>> BEGIN
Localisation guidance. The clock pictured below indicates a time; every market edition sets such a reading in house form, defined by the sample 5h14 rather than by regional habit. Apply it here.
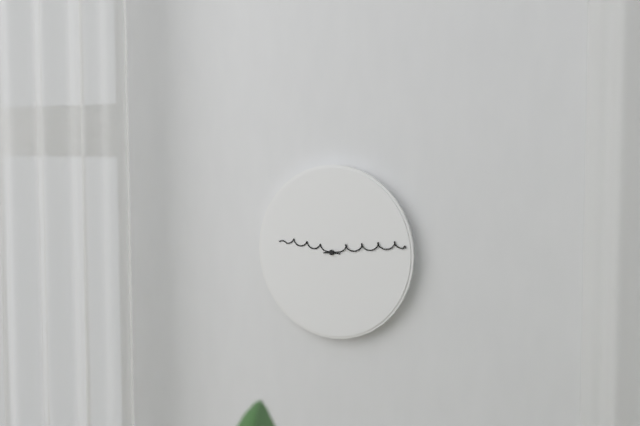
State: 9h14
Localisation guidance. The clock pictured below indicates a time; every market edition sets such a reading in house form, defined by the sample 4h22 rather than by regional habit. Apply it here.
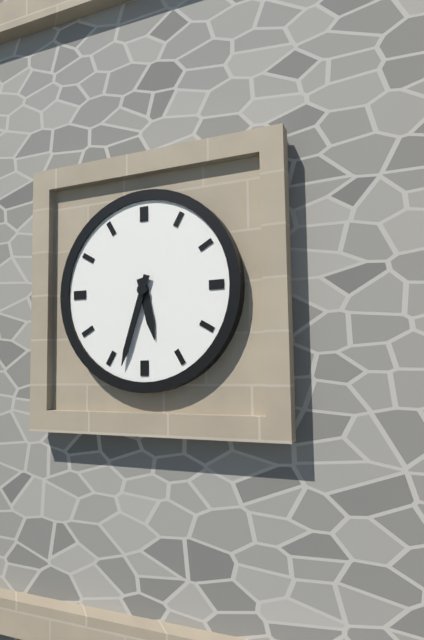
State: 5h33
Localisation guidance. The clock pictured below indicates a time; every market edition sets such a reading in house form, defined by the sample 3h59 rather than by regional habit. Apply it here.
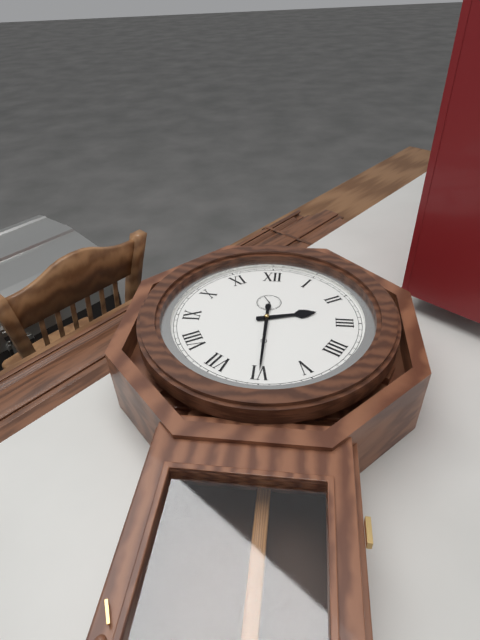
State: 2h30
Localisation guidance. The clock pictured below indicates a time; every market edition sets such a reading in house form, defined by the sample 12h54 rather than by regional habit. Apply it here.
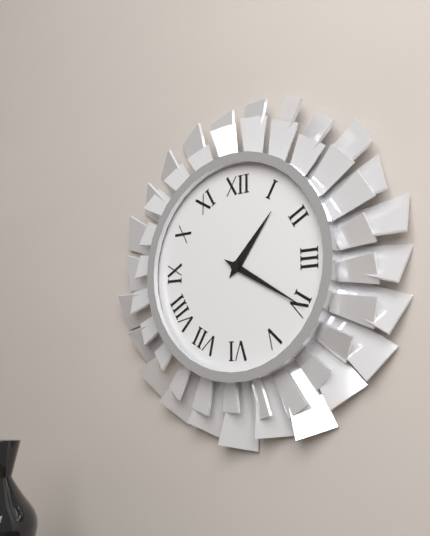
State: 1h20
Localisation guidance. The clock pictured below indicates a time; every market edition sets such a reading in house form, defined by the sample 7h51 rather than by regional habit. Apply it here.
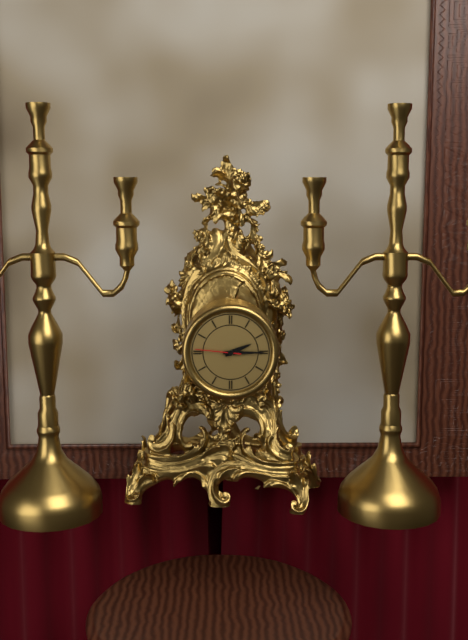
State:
>> END
*Task requirements:*
Starting at the line that contains "the sample 3h59" and ending after the line that contains "State: 2h30", turn the records into a numbered list, omitting any blank lines. Leave the pictures out of the answer.

*Answer to this exercise:*
1. Localisation guidance. The clock pictured below indicates a time; every market edition sets such a reading in house form, defined by the sample 3h59 rather than by regional habit. Apply it here.
2. State: 2h30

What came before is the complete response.